Pictures stay out of the copy, and everything else in the data below is repeated exactly.
▼
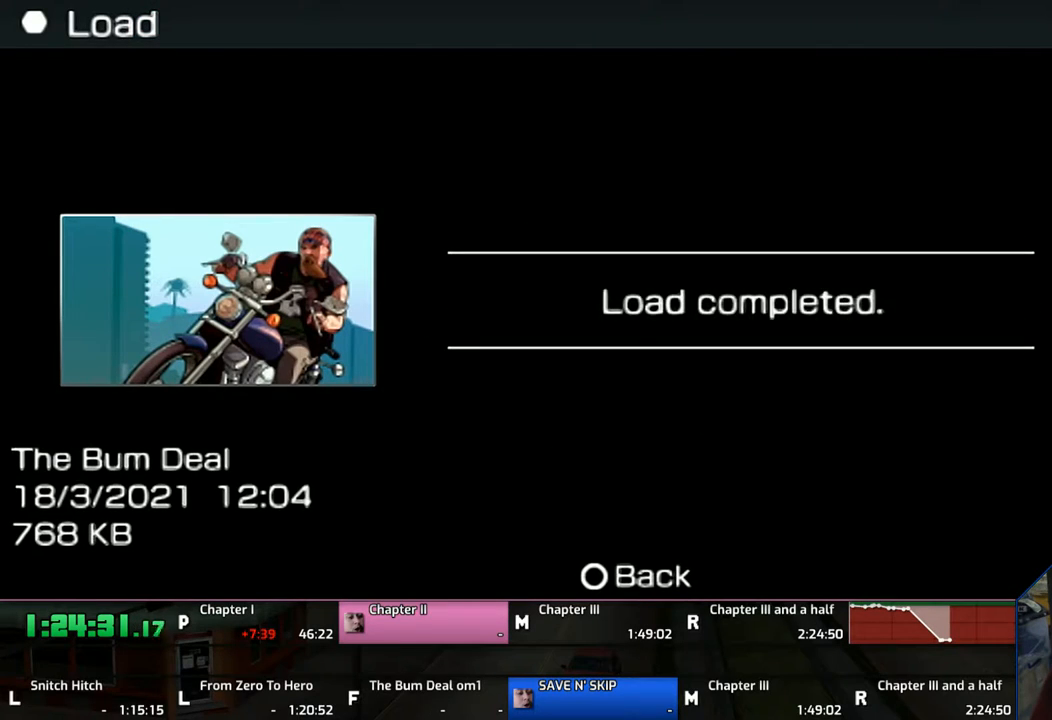
{"buttons": ["CIRCLE"], "left_stick": "center", "right_stick": "center", "events": [[67, "CIRCLE", "up"], [467, "CIRCLE", "down"]]}
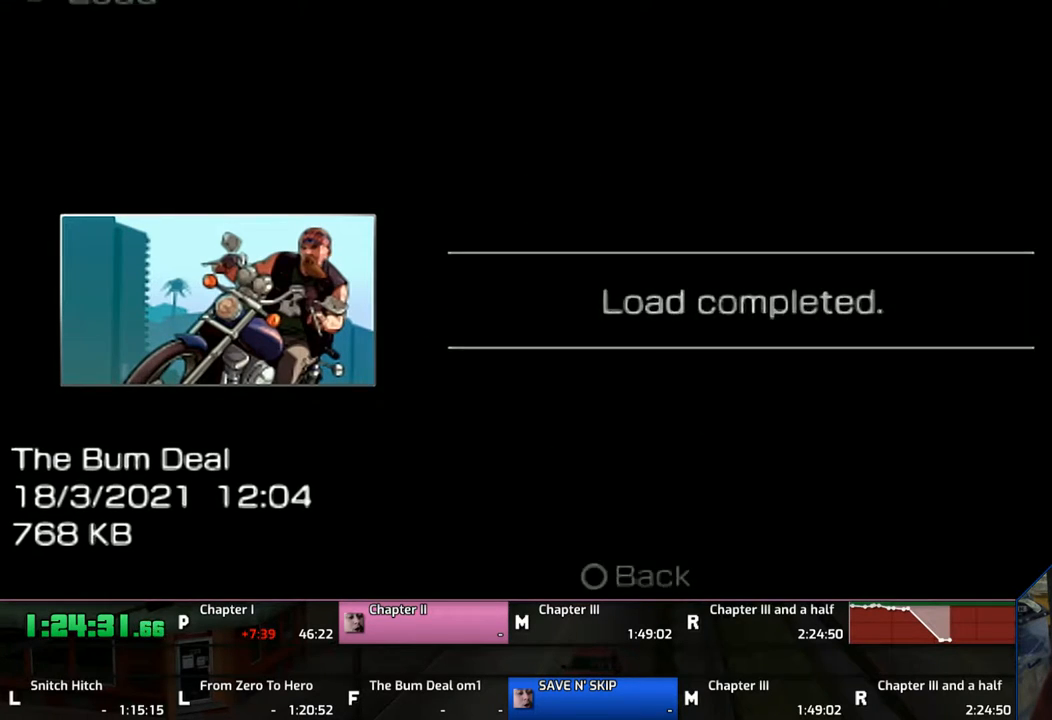
{"buttons": [], "left_stick": "center", "right_stick": "center", "events": [[83, "CIRCLE", "up"]]}
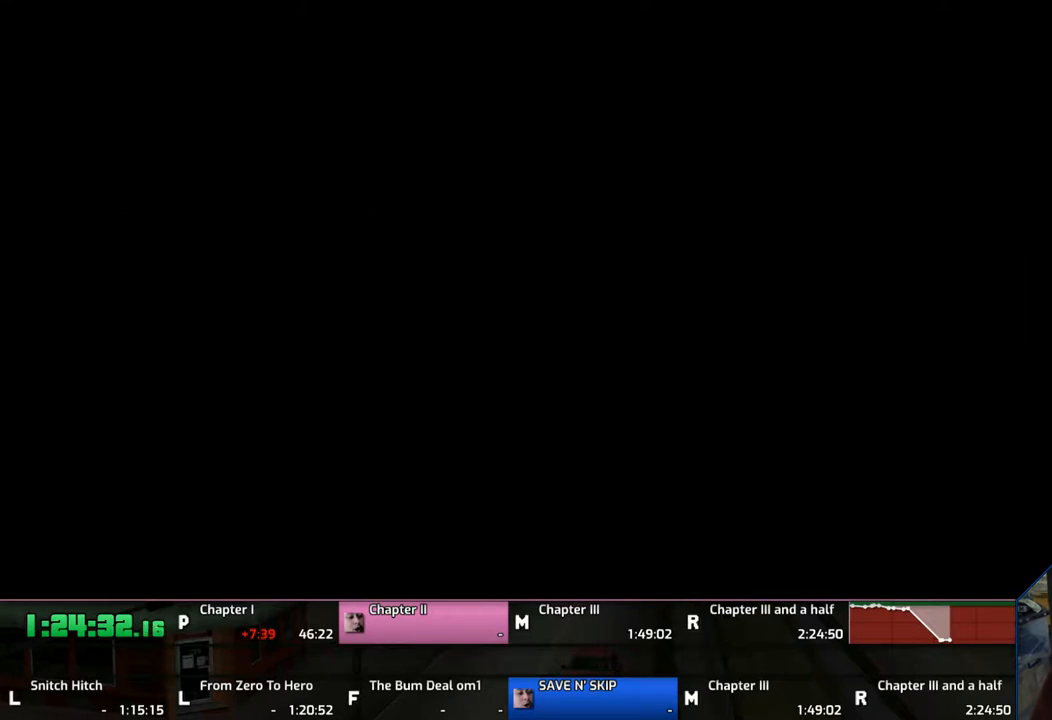
{"buttons": [], "left_stick": "center", "right_stick": "center", "events": []}
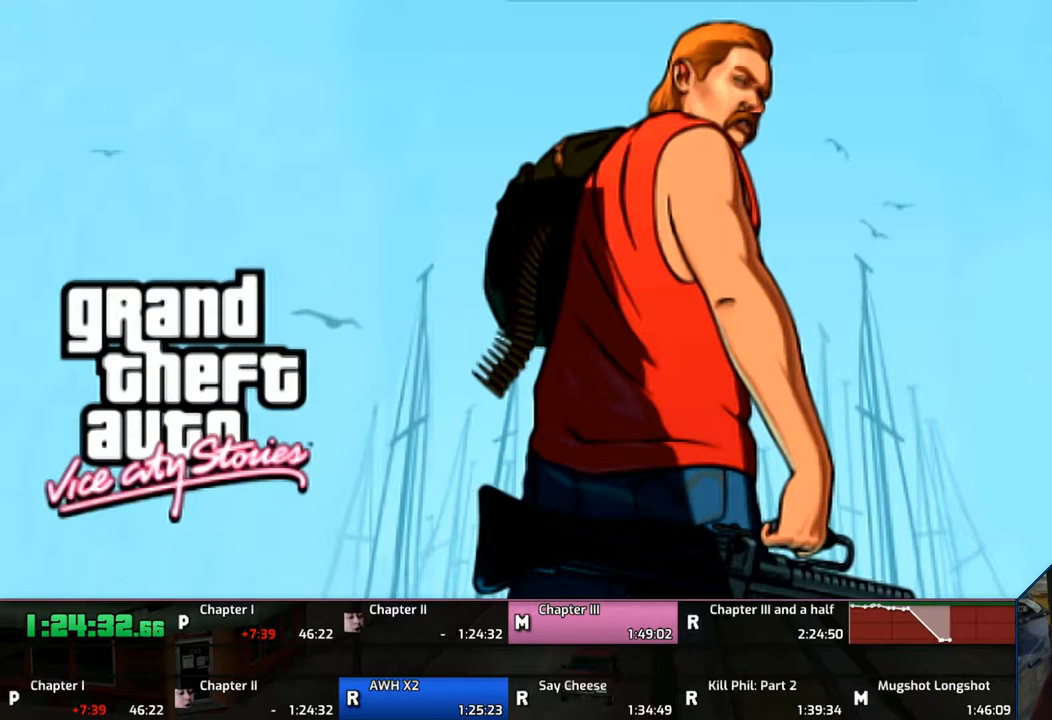
{"buttons": [], "left_stick": "center", "right_stick": "center", "events": []}
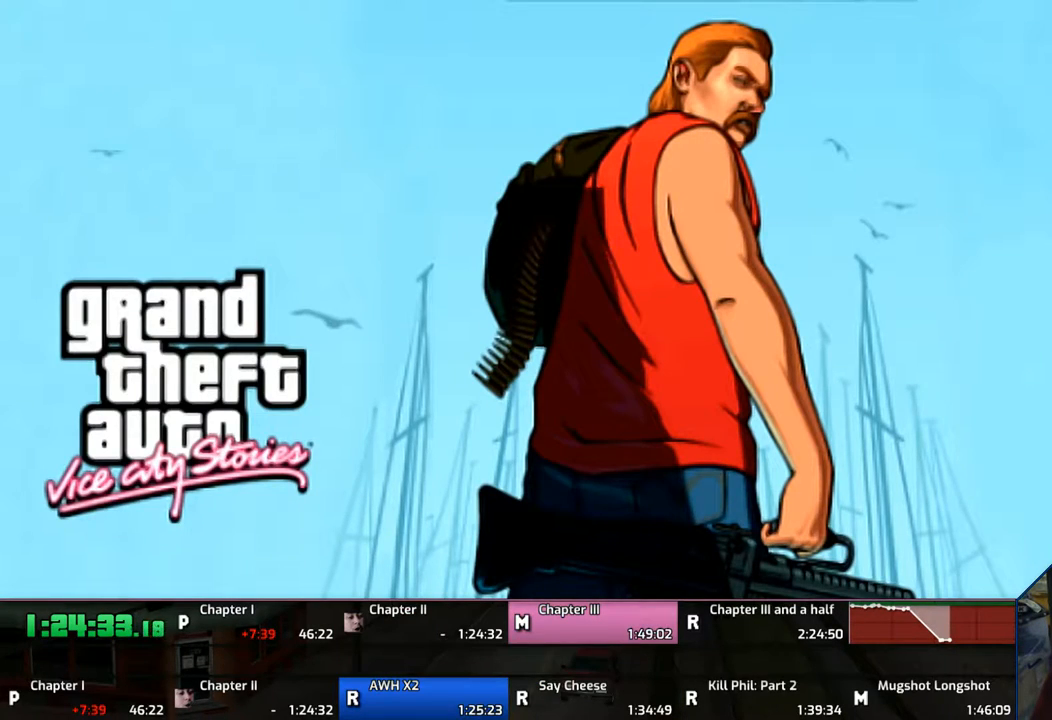
{"buttons": [], "left_stick": "center", "right_stick": "center", "events": []}
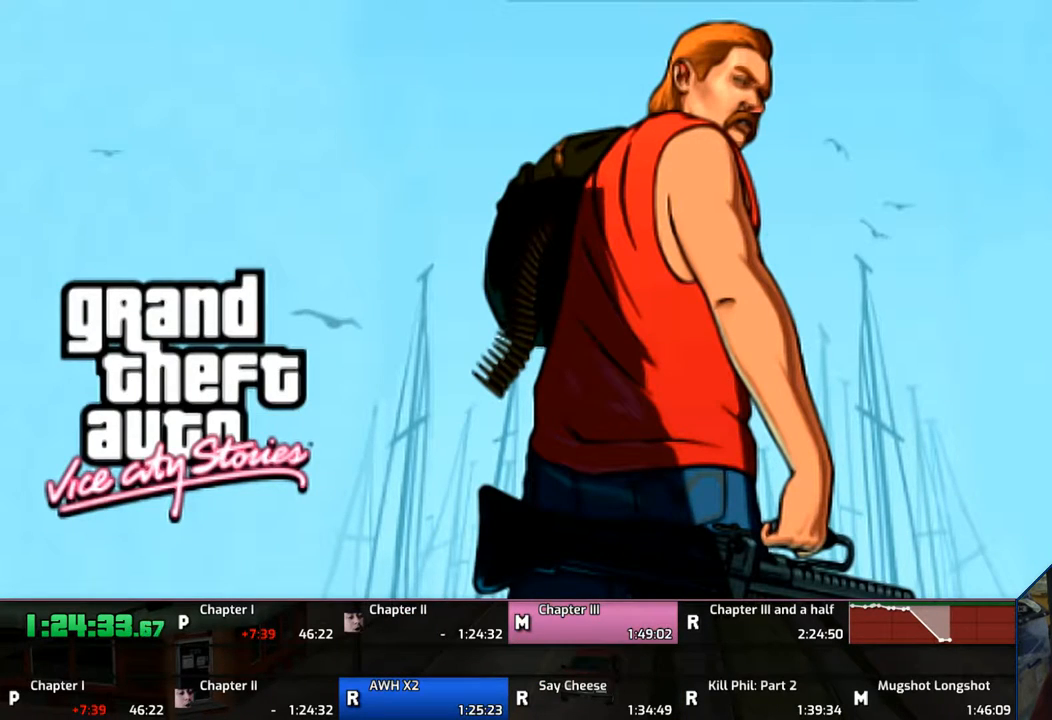
{"buttons": [], "left_stick": "center", "right_stick": "center", "events": []}
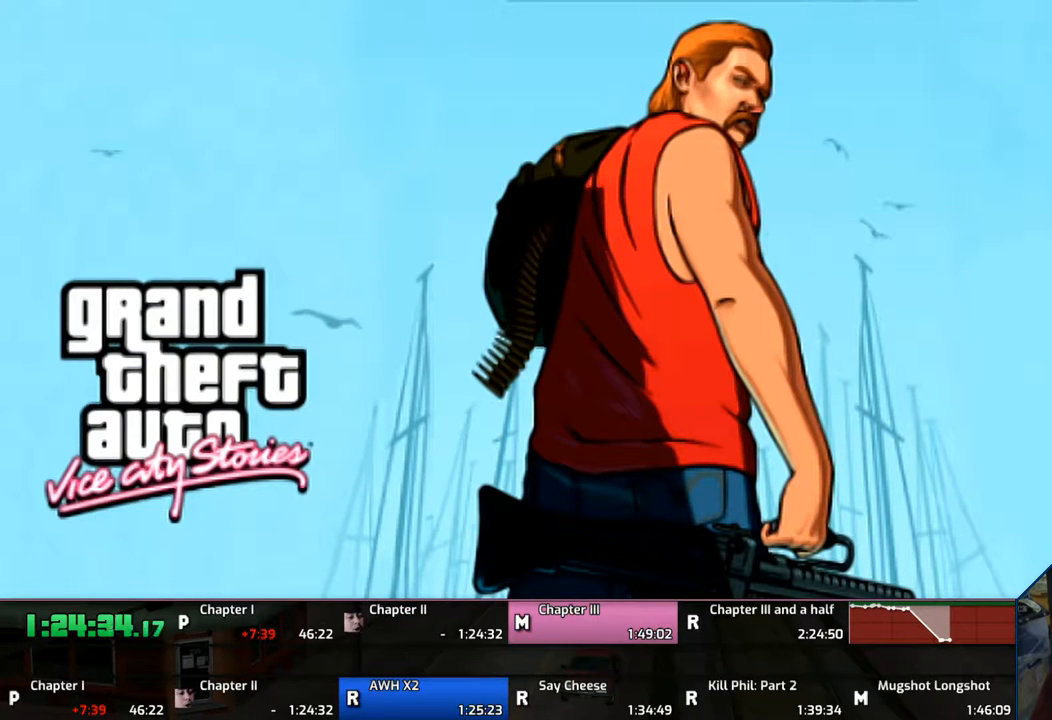
{"buttons": [], "left_stick": "center", "right_stick": "center", "events": []}
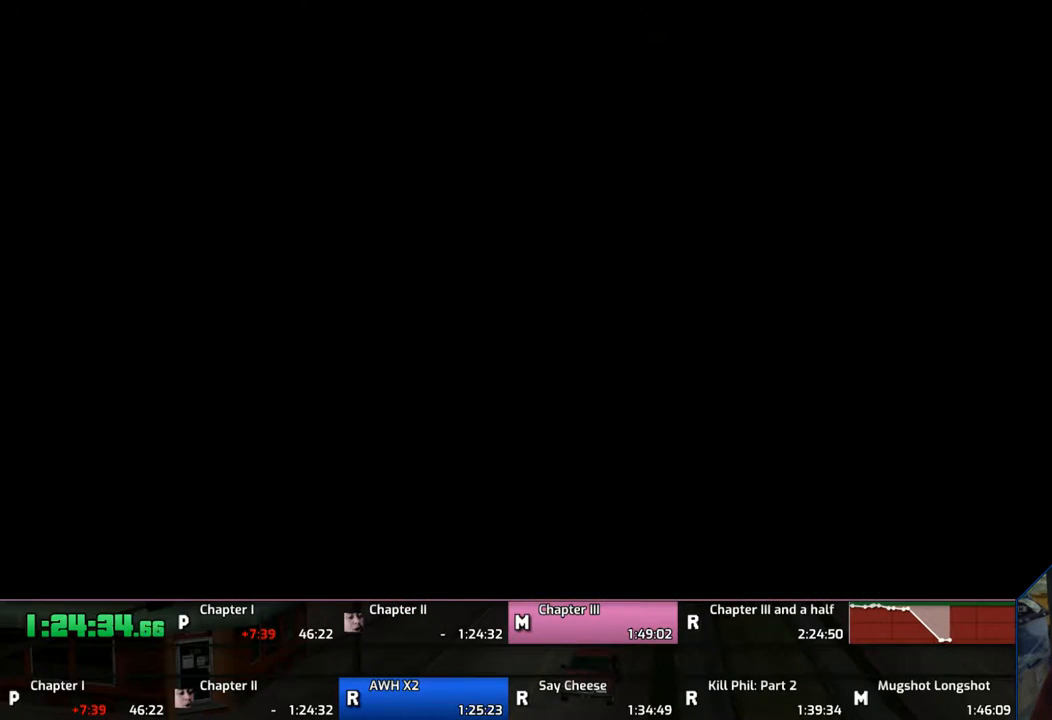
{"buttons": [], "left_stick": "center", "right_stick": "center", "events": []}
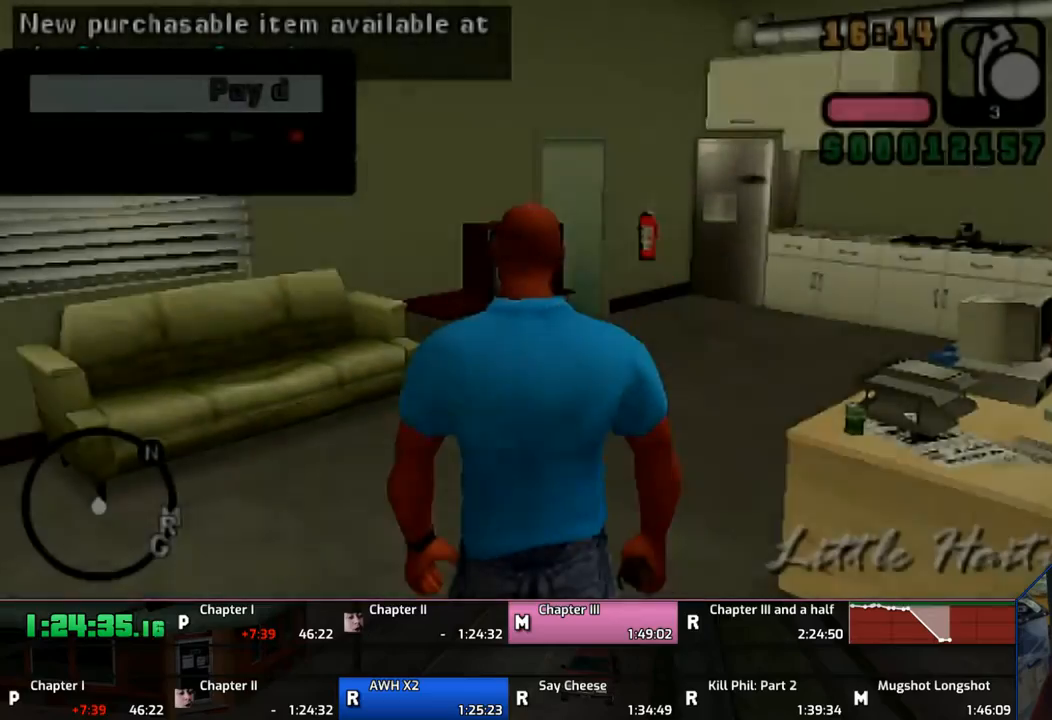
{"buttons": ["CROSS"], "left_stick": "up", "right_stick": "center", "events": [[217, "left_stick", "up"], [367, "CROSS", "down"]]}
▲
▶ **Task output**:
{"buttons": ["CIRCLE"], "left_stick": "center", "right_stick": "center", "events": [[67, "CIRCLE", "up"], [467, "CIRCLE", "down"]]}
{"buttons": [], "left_stick": "center", "right_stick": "center", "events": [[83, "CIRCLE", "up"]]}
{"buttons": [], "left_stick": "center", "right_stick": "center", "events": []}
{"buttons": [], "left_stick": "center", "right_stick": "center", "events": []}
{"buttons": [], "left_stick": "center", "right_stick": "center", "events": []}
{"buttons": [], "left_stick": "center", "right_stick": "center", "events": []}
{"buttons": [], "left_stick": "center", "right_stick": "center", "events": []}
{"buttons": [], "left_stick": "center", "right_stick": "center", "events": []}
{"buttons": ["CROSS"], "left_stick": "up", "right_stick": "center", "events": [[217, "left_stick", "up"], [367, "CROSS", "down"]]}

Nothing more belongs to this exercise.